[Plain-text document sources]

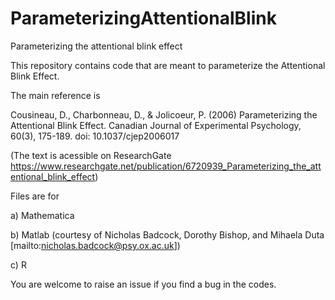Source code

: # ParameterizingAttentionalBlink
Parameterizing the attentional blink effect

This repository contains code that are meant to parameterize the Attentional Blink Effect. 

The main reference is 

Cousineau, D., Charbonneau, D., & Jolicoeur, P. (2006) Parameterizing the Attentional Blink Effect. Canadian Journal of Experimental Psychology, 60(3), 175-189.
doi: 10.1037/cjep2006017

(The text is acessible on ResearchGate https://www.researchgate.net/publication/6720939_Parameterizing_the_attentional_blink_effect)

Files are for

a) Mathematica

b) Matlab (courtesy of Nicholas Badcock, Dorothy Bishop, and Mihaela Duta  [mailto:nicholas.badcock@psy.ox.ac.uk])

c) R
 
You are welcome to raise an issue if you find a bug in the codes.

==

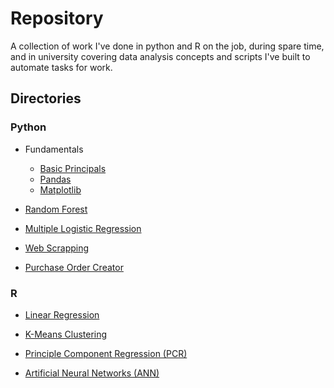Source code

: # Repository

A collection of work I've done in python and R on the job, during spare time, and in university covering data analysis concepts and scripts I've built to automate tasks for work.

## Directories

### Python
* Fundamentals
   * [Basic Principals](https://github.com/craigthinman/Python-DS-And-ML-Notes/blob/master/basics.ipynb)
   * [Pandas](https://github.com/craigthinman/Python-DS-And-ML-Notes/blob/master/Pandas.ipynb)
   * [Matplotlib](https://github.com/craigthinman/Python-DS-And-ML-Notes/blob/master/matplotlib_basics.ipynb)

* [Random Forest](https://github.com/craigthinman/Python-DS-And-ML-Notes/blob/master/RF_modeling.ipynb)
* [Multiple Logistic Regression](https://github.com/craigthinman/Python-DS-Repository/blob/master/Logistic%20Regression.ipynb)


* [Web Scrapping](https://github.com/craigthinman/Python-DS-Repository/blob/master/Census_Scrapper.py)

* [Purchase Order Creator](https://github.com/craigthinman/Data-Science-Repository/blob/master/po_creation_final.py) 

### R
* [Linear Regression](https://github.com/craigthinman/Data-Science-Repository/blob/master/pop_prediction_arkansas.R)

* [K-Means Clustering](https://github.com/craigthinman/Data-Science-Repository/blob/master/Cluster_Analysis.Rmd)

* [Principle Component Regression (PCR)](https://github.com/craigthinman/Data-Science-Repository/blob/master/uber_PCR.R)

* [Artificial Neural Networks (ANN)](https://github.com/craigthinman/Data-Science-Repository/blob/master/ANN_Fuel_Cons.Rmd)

THE PROBLEM:
In the data above, find the line that contains "[Principle Component Regression" and the line that contains "[Artificial Neural Networks". Repeat exactly those lines and every line between them, and only those.

THE ANSWER:
* [Principle Component Regression (PCR)](https://github.com/craigthinman/Data-Science-Repository/blob/master/uber_PCR.R)

* [Artificial Neural Networks (ANN)](https://github.com/craigthinman/Data-Science-Repository/blob/master/ANN_Fuel_Cons.Rmd)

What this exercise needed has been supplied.